### The records
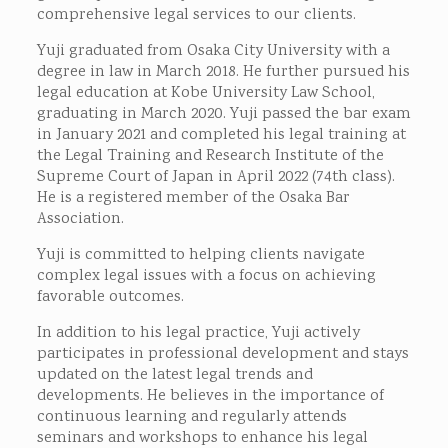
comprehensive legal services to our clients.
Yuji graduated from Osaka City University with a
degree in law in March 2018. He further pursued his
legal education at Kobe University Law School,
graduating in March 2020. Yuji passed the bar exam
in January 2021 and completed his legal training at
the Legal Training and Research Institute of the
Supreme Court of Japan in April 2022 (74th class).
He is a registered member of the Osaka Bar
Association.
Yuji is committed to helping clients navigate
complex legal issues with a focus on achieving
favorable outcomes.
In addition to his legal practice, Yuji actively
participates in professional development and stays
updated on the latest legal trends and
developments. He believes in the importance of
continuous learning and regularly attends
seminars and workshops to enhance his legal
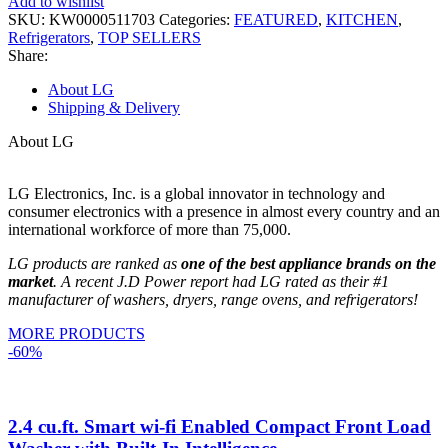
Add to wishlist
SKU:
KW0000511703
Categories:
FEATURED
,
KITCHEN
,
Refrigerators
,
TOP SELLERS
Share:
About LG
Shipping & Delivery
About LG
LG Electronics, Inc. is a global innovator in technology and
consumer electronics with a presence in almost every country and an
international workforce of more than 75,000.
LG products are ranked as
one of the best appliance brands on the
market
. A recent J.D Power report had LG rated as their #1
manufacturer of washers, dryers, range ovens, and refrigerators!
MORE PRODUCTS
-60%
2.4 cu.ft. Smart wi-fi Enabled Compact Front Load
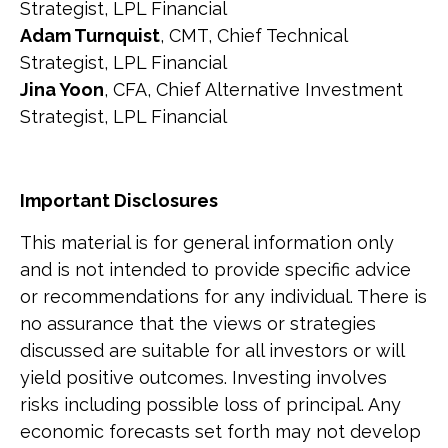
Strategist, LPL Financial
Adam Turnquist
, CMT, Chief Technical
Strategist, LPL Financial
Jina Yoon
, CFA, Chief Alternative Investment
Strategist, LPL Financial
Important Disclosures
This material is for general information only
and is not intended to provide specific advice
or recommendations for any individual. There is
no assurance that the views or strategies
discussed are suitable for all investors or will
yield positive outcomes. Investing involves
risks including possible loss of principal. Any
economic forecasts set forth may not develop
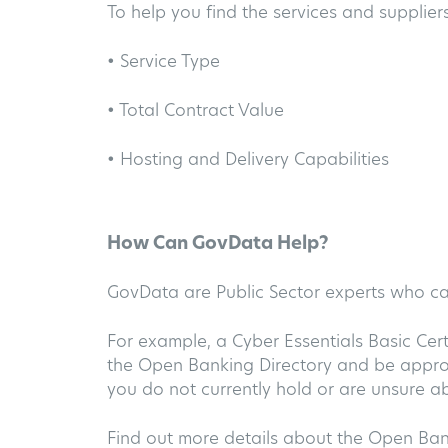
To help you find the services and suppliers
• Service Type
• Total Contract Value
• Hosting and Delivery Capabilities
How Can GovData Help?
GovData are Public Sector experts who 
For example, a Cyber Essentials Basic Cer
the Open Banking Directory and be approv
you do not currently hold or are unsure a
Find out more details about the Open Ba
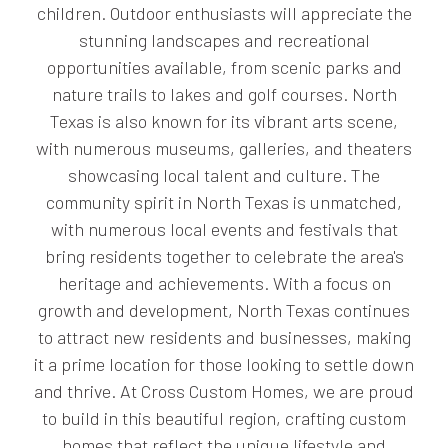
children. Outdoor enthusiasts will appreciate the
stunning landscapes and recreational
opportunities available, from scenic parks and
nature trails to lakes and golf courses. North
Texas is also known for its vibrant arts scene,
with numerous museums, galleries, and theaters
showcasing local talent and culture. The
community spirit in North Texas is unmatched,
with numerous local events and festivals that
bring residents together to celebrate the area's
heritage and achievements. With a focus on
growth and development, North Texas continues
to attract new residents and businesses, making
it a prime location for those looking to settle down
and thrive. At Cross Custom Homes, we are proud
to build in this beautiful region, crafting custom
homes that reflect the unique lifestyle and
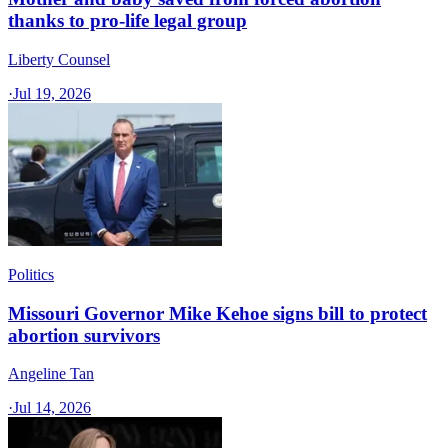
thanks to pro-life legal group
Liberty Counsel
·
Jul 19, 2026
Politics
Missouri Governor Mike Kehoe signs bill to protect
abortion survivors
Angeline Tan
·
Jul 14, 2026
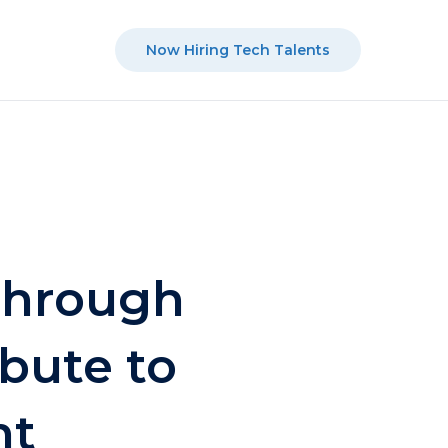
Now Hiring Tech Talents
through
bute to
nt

### Activity
Switch every "Strategist" in the records to "Analyst", and write out all the lines again with nothing else changed. Leave the pictures out.

### Answer box
comprehensive legal services to our clients.
Yuji graduated from Osaka City University with a
degree in law in March 2018. He further pursued his
legal education at Kobe University Law School,
graduating in March 2020. Yuji passed the bar exam
in January 2021 and completed his legal training at
the Legal Training and Research Institute of the
Supreme Court of Japan in April 2022 (74th class).
He is a registered member of the Osaka Bar
Association.
Yuji is committed to helping clients navigate
complex legal issues with a focus on achieving
favorable outcomes.
In addition to his legal practice, Yuji actively
participates in professional development and stays
updated on the latest legal trends and
developments. He believes in the importance of
continuous learning and regularly attends
seminars and workshops to enhance his legal
Add to wishlist
SKU:
KW0000511703
Categories:
FEATURED
,
KITCHEN
,
Refrigerators
,
TOP SELLERS
Share:
About LG
Shipping & Delivery
About LG
LG Electronics, Inc. is a global innovator in technology and
consumer electronics with a presence in almost every country and an
international workforce of more than 75,000.
LG products are ranked as
one of the best appliance brands on the
market
. A recent J.D Power report had LG rated as their #1
manufacturer of washers, dryers, range ovens, and refrigerators!
MORE PRODUCTS
-60%
2.4 cu.ft. Smart wi-fi Enabled Compact Front Load
Analyst, LPL Financial
Adam Turnquist
, CMT, Chief Technical
Analyst, LPL Financial
Jina Yoon
, CFA, Chief Alternative Investment
Analyst, LPL Financial
Important Disclosures
This material is for general information only
and is not intended to provide specific advice
or recommendations for any individual. There is
no assurance that the views or strategies
discussed are suitable for all investors or will
yield positive outcomes. Investing involves
risks including possible loss of principal. Any
economic forecasts set forth may not develop
To help you find the services and suppliers
• Service Type
• Total Contract Value
• Hosting and Delivery Capabilities
How Can GovData Help?
GovData are Public Sector experts who 
For example, a Cyber Essentials Basic Cer
the Open Banking Directory and be approv
you do not currently hold or are unsure a
Find out more details about the Open Ba
children. Outdoor enthusiasts will appreciate the
stunning landscapes and recreational
opportunities available, from scenic parks and
nature trails to lakes and golf courses. North
Texas is also known for its vibrant arts scene,
with numerous museums, galleries, and theaters
showcasing local talent and culture. The
community spirit in North Texas is unmatched,
with numerous local events and festivals that
bring residents together to celebrate the area's
heritage and achievements. With a focus on
growth and development, North Texas continues
to attract new residents and businesses, making
it a prime location for those looking to settle down
and thrive. At Cross Custom Homes, we are proud
to build in this beautiful region, crafting custom
homes that reflect the unique lifestyle and
thanks to pro-life legal group
Liberty Counsel
·
Jul 19, 2026
Politics
Missouri Governor Mike Kehoe signs bill to protect
abortion survivors
Angeline Tan
·
Jul 14, 2026
Now Hiring Tech Talents
through
bute to
nt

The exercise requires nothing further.